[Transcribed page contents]
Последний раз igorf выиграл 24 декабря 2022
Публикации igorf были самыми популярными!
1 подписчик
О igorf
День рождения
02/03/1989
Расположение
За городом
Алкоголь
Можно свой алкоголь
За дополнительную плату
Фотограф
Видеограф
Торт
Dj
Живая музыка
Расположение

# Exercise instructions
Rewrite the lines from all the items as a Markdown table with the columns "Row" and "Line," numbering each row and leaving out any blank lines.

# Answer to the problem
| Row | Line |
|---|---|
| 1 | Последний раз igorf выиграл 24 декабря 2022 |
| 2 | Публикации igorf были самыми популярными! |
| 3 | 1 подписчик |
| 4 | О igorf |
| 5 | День рождения |
| 6 | 02/03/1989 |
| 7 | Расположение |
| 8 | За городом |
| 9 | Алкоголь |
| 10 | Можно свой алкоголь |
| 11 | За дополнительную плату |
| 12 | Фотограф |
| 13 | Видеограф |
| 14 | Торт |
| 15 | Dj |
| 16 | Живая музыка |
| 17 | Расположение |